De repente Ricky prorrumpió en un grito de alegría y, saliendo de los restos de un sótano, fue corriendo al encuentro de sus hermanos.

—¡Mirad lo que he encontrado! —anunció, llevando en alto algo brillante.

Y, cuando el pequeño fue aproximándose, todos pudieron ver que se trataba de un viejo aldabón.

—¿Os parece que puede ser una parte del tesoro perdido? —consultó el pequeño, muy emocionado.

—Eso no es oro, sino latón —le contestó Pete—. ¡Además, el tesoro consistía en monedas de oro, no en llamadores de puerta!

—De todos modos, es un importante hallazgo —afirmó el pecoso, sin amilanarse—. Lo voy a colocar en nuestra puerta trasera. Así no tendremos que arreglar el timbre, Pete.

Estaba Ricky dando brillo con su pañuelo al aldabón, cuando se oyeron sirenas y aparecieron a continuación dos coches de bomberos.

—¿Dónde está el fuego? —preguntó Ricky—. No lo veo.

Spud sonrió y dijo que no había fuego. Pero en el camino por donde iba a abrirse la carretera, había una casa tan vieja que nada se había de aprovechar de sus escombros, y, por lo tanto, iba a ser quemada.

—¡Nunca había oído que los bomberos provocasen un incendio! —dijo Holly, con una risilla burlona.

—Pues ahora podréis verlo.

Mientras todos los niños miraban fascinados, los bomberos bajaron de los coches. Varios de ellos se apresuraron a colocar alrededor de la casa, a bastante distancia de las paredes, una cuerda, mientras otros ajustaban mangueras a una boca de riego cercana.

—¡Ahora, atrás todo el mundo! —ordenó el jefe—. ¡Qué nadie cruce esta cuerda!

Luego entró en la casa, de la que volvió a salir a los pocos segundos, anunciando:

—Ya está prendido el fuego.

Al poco rato el edificio estaba completamente envuelto en llamas. ¡Cómo crepitaba y despedía chispazos, mientras la madera carcomida ardía igual que yesca!

—¡Qué divertido! —exclamó Pete—. ¡Esto es mejor que una hoguera de la fiesta del Cuatro de Julio!

Pero la alegría de Pete se nubló de pronto. Con el rabillo del ojo acababa de ver aproximarse a Joey Brill. La huraña expresión del chicazo indicaba que Joey no había acudido allí para nada bueno.

Mientras tanto, Holly se volvió para preguntar a uno de los bomberos que estaban con las mangueras preparadas:

—¿Tal vez piensan echar agua sobre las llamas?

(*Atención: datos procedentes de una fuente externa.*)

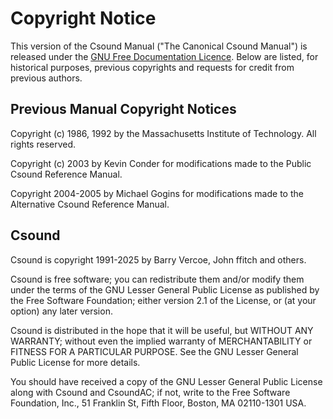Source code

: # Copyright Notice

This version of the Csound Manual ("The Canonical Csound Manual") is released under the [GNU Free Documentation Licence](https://www.gnu.org/licenses/fdl-1.3.html). Below are listed, for historical purposes, previous copyrights and requests for credit from previous authors.

## Previous Manual Copyright Notices

Copyright (c) 1986, 1992 by the Massachusetts Institute of Technology. All rights reserved.

Copyright (c) 2003 by Kevin Conder for modifications made to the Public Csound Reference Manual.

Copyright 2004-2005 by Michael Gogins for modifications made to the Alternative Csound Reference Manual.

## Csound

Csound is copyright 1991-2025 by Barry Vercoe, John ffitch and others.

Csound is free software; you can redistribute them and/or modify them under the terms of the GNU Lesser General Public License as published by the Free Software Foundation; either version 2.1 of the License, or (at your option) any later version.

Csound is distributed in the hope that it will be useful, but WITHOUT ANY WARRANTY; without even the implied warranty of MERCHANTABILITY or FITNESS FOR A PARTICULAR PURPOSE. See the GNU Lesser General Public License for more details.

You should have received a copy of the GNU Lesser General Public License along with Csound and CsoundAC; if not, write to the Free Software Foundation, Inc., 51 Franklin St, Fifth Floor, Boston, MA 02110-1301 USA.
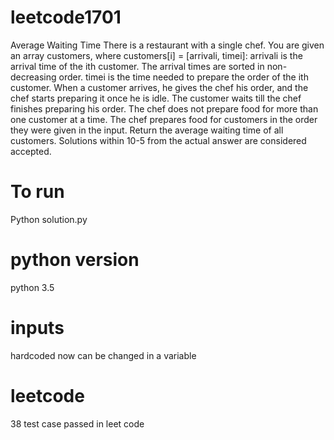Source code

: # leetcode1701
 Average Waiting Time  There is a restaurant with a single chef. You are given an array customers, where customers[i] = [arrivali, timei]:  arrivali is the arrival time of the ith customer. The arrival times are sorted in non-decreasing order. timei is the time needed to prepare the order of the ith customer. When a customer arrives, he gives the chef his order, and the chef starts preparing it once he is idle. The customer waits till the chef finishes preparing his order. The chef does not prepare food for more than one customer at a time. The chef prepares food for customers in the order they were given in the input.  Return the average waiting time of all customers. Solutions within 10-5 from the actual answer are considered accepted.
 # To run
Python solution.py
# python version
python 3.5
# inputs
hardcoded now can be changed in a variable
# leetcode
38 test case passed in leet code
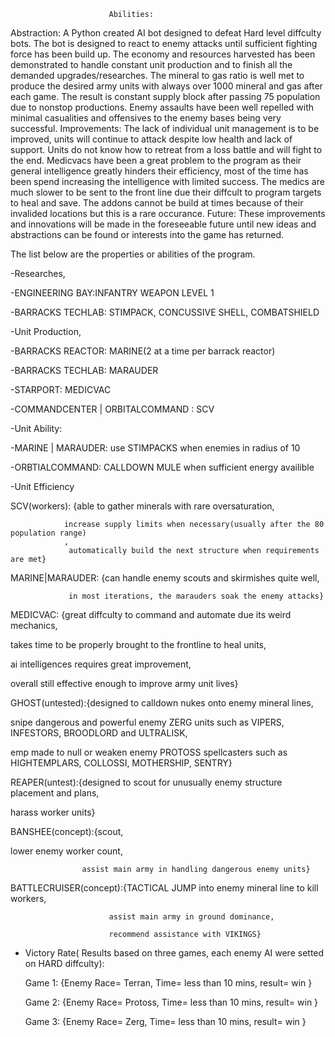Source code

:                           Abilities:
Abstraction: A Python created AI bot designed to defeat Hard level diffculty bots. The bot is designed to react to enemy attacks until sufficient fighting force has been build up. The economy and resources harvested has been demonstrated to handle constant unit production and to finish all the demanded upgrades/researches. The mineral to gas ratio is well met to produce the desired army units with always over 1000 mineral and gas after each game. The result is constant supply block after passing 75 population due to nonstop productions. Enemy assaults have been well repelled with minimal casualities and offensives to the enemy bases being very successful. 
Improvements: The lack of individual unit management is to be improved, units will continue to attack despite low health and lack of support. Units do not know how to retreat from a loss battle and will fight to the end. 
Medicvacs have been a great problem to the program as their general intelligence greatly hinders their efficiency, most of the time has been spend increasing the intelligence with limited success. The medics are much slower to be sent to the front line due their diffcult to program targets to heal and save. 
The addons cannot be build at times because of their invalided locations but this is a rare occurance.
Future: These improvements and innovations will be made in the foreseeable future until new ideas and abstractions can be found or interests into the game has returned.

The list below are the properties or abilities of the program.

-Researches, 

  -ENGINEERING BAY:INFANTRY WEAPON LEVEL 1
  
  -BARRACKS TECHLAB: STIMPACK, CONCUSSIVE SHELL, COMBATSHIELD
  
-Unit Production,

  -BARRACKS REACTOR: MARINE(2 at a time per barrack reactor)
  
  -BARRACKS TECHLAB: MARAUDER
  
  -STARPORT: MEDICVAC
  
  -COMMANDCENTER | ORBITALCOMMAND : SCV
  
-Unit Ability:

  -MARINE | MARAUDER: use STIMPACKS when enemies in radius of 10
  
  -ORBTIALCOMMAND: CALLDOWN MULE when sufficient energy availible
  
-Unit Efficiency

  SCV(workers): {able to gather minerals with rare oversaturation,
  
                increase supply limits when necessary(usually after the 80 population range)
                ,
                 automatically build the next structure when requirements are met}
                 
  MARINE|MARAUDER: {can handle enemy scouts and skirmishes quite well,
                 
                 in most iterations, the marauders soak the enemy attacks}
                 
  MEDICVAC: {great diffculty to command and automate due its weird mechanics,
  
  takes time to be properly brought to the frontline to heal units,
  
  ai intelligences requires great improvement,
  
  overall still effective enough to improve army unit lives}
  
  GHOST(untested):{designed to calldown nukes onto enemy mineral lines,
  
  snipe dangerous and powerful enemy ZERG units such as VIPERS, INFESTORS, BROODLORD and ULTRALISK,
                  
  emp made to null or weaken enemy PROTOSS spellcasters such as HIGHTEMPLARS, COLLOSSI, MOTHERSHIP, SENTRY}
                  
  REAPER(untest):{designed to scout for unusually enemy structure placement and plans,
  
  harass worker units}
                  
  BANSHEE(concept):{scout,
  
  lower enemy worker count,
                    
                    assist main army in handling dangerous enemy units}
                    
  BATTLECRUISER(concept):{TACTICAL JUMP into enemy mineral line to kill workers,
  
                          assist main army in ground dominance,
                          
                          recommend assistance with VIKINGS}
                          
- Victory Rate( Results based on three games, each enemy AI were setted on HARD diffculty):

  Game 1: {Enemy Race= Terran, Time= less than 10 mins, result= win }
  
  Game 2: {Enemy Race= Protoss, Time= less than 10 mins, result= win }
  
  Game 3: {Enemy Race= Zerg, Time= less than 10 mins, result= win }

El hombre dijo que estaban allí, preparados, por si se producía alguna emergencia. Era obligación suya evitar que las llamas se propagasen. Cuando desapareciesen las llamas, los otros bomberos y él humedecerían los restos carbonizados hasta que desapareciese todo indicio de fuego.

Chisporroteaban las llamas y se levantaba el humo en penachos ondulantes, cuando Joey Brill se acercó a Ricky, que estaba separado de sus hermanos.

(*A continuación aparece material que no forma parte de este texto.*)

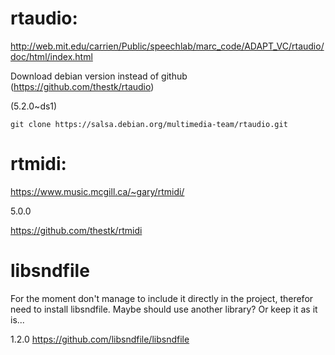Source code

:# rtaudio: 

http://web.mit.edu/carrien/Public/speechlab/marc_code/ADAPT_VC/rtaudio/doc/html/index.html

Download debian version instead of github (https://github.com/thestk/rtaudio)

(5.2.0~ds1)

`git clone https://salsa.debian.org/multimedia-team/rtaudio.git`


# rtmidi:

https://www.music.mcgill.ca/~gary/rtmidi/

5.0.0

https://github.com/thestk/rtmidi

# libsndfile

For the moment don't manage to include it directly in the project, therefor need to install
libsndfile. Maybe should use another library? Or keep it as it is...

1.2.0
https://github.com/libsndfile/libsndfile

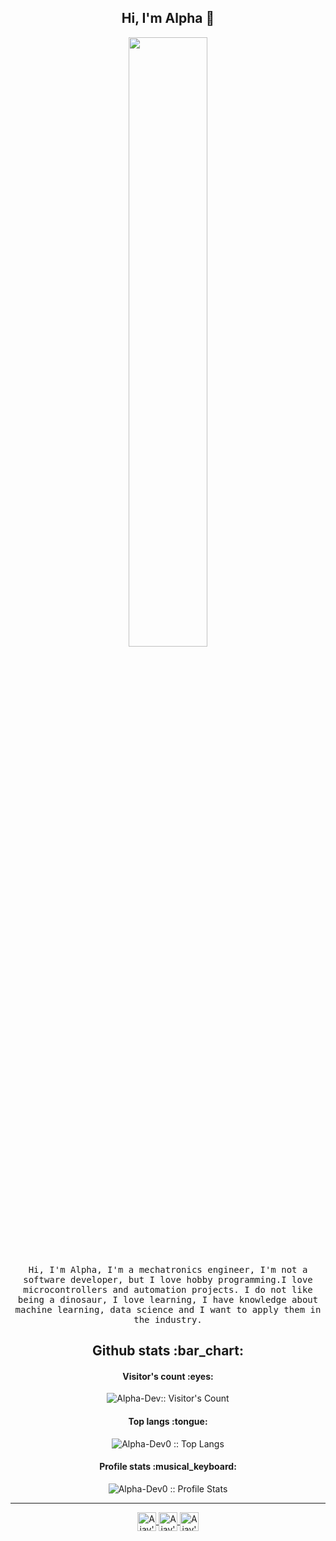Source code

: 
<h2 align="center"> Hi, I'm Alpha 👋 <br/> </h2> 

<p align="center"><img width=50% src="https://media.tenor.com/A6GcKEqERkEAAAAC/shadow-garden-eminence-in-shadow.gif"></p>


<p align="center"> <samp>Hi, I'm Alpha, I'm a mechatronics engineer, I'm not a software developer, but I love hobby programming.I love microcontrollers and automation projects. I do not like being a dinosaur, I love learning, I have knowledge about machine learning, data science and I want to apply them in the industry.
  

<h2 align="center">Github stats :bar_chart:</h2>

<h4 align="center">Visitor's count :eyes:</h4>

<p align="center"><img src="https://profile-counter.glitch.me/Alpha-Dev0/count.svg" alt="Alpha-Dev:: Visitor's Count" /></p>

<h4 align="center">Top langs :tongue:</h4>

<p align="center"><img src="https://github-readme-stats.vercel.app/api/top-langs/?username=Alpha-Dev0&langs_count=10&theme=tokyonight&layout=compact" alt="Alpha-Dev0 :: Top Langs" /></p>

<h4 align="center">Profile stats :musical_keyboard:</h4>

<p align="center"><img src="https://github-readme-stats.vercel.app/api?username=Alpha-Dev0&show_icons=true&theme=synthwave" alt="Alpha-Dev0 :: Profile Stats" /></p>




____

<p align="center">

<a href="https://twitter.com/Alpha_01000001">
  <img align="center" alt="Ajay's Twitter" width="30px" src="https://cdn.jsdelivr.net/npm/simple-icons@v3/icons/twitter.svg" />
</a>

<a href="https://github.com/Alpha-Dev0">
  <img align="center" alt="Ajay's Github" width="30px" src="https://cdn.jsdelivr.net/npm/simple-icons@v3/icons/github.svg" />
</a>
<a href="https://t.me/Alpha_01000001">
  <img align="center" alt="Ajay's Telegram" width="30px" src="https://cdn.jsdelivr.net/npm/simple-icons@v3/icons/telegram.svg" />
</a>

</p>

—¡Eh, tú! ¿De dónde has sacado ese llamador? —preguntó.

Cuando Ricky se lo dijo, el camorrista repuso:

—Yo lo había visto ayer. ¡Es mío!

—No puedes quedarte con ello —protestó Ricky—. Yo lo he cogido primero.

—¡Dámelo! —ordenó Joey.

Y alargó la mano para apoderarse del llamador, pero Ricky se apartó a un lado, de un salto. En la pelea que siguió, los dos chicos rodaron por el suelo, pasando por debajo de la cuerda que señalaba el trecho de peligro, acercándose cada vez más a la casa en llamas, mientras Joey se empeñaba en quitarle a Ricky el aldabón.

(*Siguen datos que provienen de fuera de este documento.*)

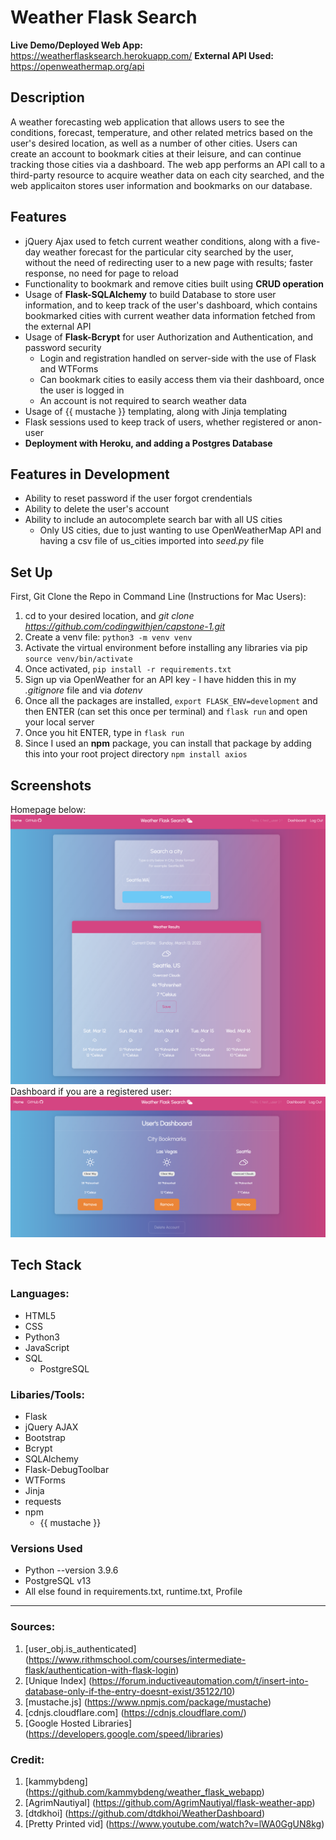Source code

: #  Weather Flask Search

**Live Demo/Deployed Web App:** <https://weatherflasksearch.herokuapp.com/>
**External API Used:** <https://openweathermap.org/api>

## Description
A weather forecasting web application that allows users to see the conditions, forecast, temperature, and other related metrics based on the user's desired location, as well as a number of other cities. Users can create an account to bookmark cities at their leisure, and can continue tracking those cities via a dashboard. The web app performs an API call to a third-party resource to acquire weather data on each city searched, and the web applicaiton stores user information and bookmarks on our database.

## Features
- jQuery Ajax used to fetch current weather conditions, along with a five-day weather forecast for the particular city searched by the user, without the need of redirecting user to a new page with results; faster response, no need for page to reload
- Functionality to bookmark and remove cities built using **CRUD operation**
- Usage of **Flask-SQLAlchemy** to build Database to store user information, and to keep track of the user's dashboard, which contains bookmarked cities with current weather data information fetched from the external API
- Usage of **Flask-Bcrypt** for user Authorization and Authentication, and password security
    - Login and registration handled on server-side with the use of Flask and WTForms
    - Can bookmark cities to easily access them via their dashboard, once the user is logged in
    - An account is not required to search weather data
- Usage of {{ mustache }} templating, along with Jinja templating
- Flask sessions used to keep track of users, whether registered or anon-user
- **Deployment with Heroku, and adding a Postgres Database**


## Features in Development
- Ability to reset password if the user forgot crendentials
- Ability to delete the user's account
- Ability to include an autocomplete search bar with all US cities
    - Only US cities, due to just wanting to use OpenWeatherMap API and having a csv file of us_cities imported into *seed.py* file


## Set Up
First, Git Clone the Repo in Command Line (Instructions for Mac Users):
1. cd to your desired location, and *git clone https://github.com/codingwithjen/capstone-1.git*
2. Create a venv file: `python3 -m venv venv`
3. Activate the virtual environment before installing any libraries via pip `source venv/bin/activate`
4. Once activated, `pip install -r requirements.txt`
5. Sign up via OpenWeather for an API key - I have hidden this in my *.gitignore* file and via *dotenv*
6. Once all the packages are installed, `export FLASK_ENV=development` and then ENTER (can set this once per terminal) and `flask run` and open your local server
7. Once you hit ENTER, type in `flask run`
8. Since I used an **npm** package, you can install that package by adding this into your root project directory `npm install axios`


## Screenshots
Homepage below:
![Homepage of Weather Flask Search](/static/img/Homepage.png "Homepage of Weather Flask Search")
Dashboard if you are a registered user:
![Dashboard of Weather Flask Serach](/static/img/Dashboard.png "Dashboard of Weather Flask Search")

## Tech Stack

### Languages:
- HTML5
- CSS
- Python3
- JavaScript
- SQL
    - PostgreSQL

### Libaries/Tools:
- Flask
- jQuery AJAX
- Bootstrap
- Bcrypt
- SQLAlchemy
- Flask-DebugToolbar
- WTForms
- Jinja
- requests
- npm
    - {{ mustache }}

### Versions Used
- Python --version 3.9.6
- PostgreSQL v13
- All else found in requirements.txt, runtime.txt, Profile
---
### Sources:

1. [user_obj.is_authenticated] (https://www.rithmschool.com/courses/intermediate-flask/authentication-with-flask-login)<br>
2. [Unique Index] (https://forum.inductiveautomation.com/t/insert-into-database-only-if-the-entry-doesnt-exist/35122/10)<br>
3. [mustache.js] (https://www.npmjs.com/package/mustache)
4. [cdnjs.cloudflare.com] (https://cdnjs.cloudflare.com/)
5. [Google Hosted Libraries] (https://developers.google.com/speed/libraries)

### Credit:
1. [kammybdeng] (https://github.com/kammybdeng/weather_flask_webapp)
2. [AgrimNautiyal] (https://github.com/AgrimNautiyal/flask-weather-app)
3. [dtdkhoi] (https://github.com/dtdkhoi/WeatherDashboard)
4. [Pretty Printed vid] (https://www.youtube.com/watch?v=lWA0GgUN8kg)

Al verles, el jefe de bomberos gritó:

—¡Volved aquí! ¡Salid de ahí a toda prisa! ¡No está permitido quedar dentro de la línea de fuego!

Pero no habían tenido tiempo los combatientes de retroceder, cuando una de las paredes se derrumbó con terrorífico estrépito y gran rociada de chispas.

—¡Oh, Ricky y Joey se van a quemar! —gritó Pam.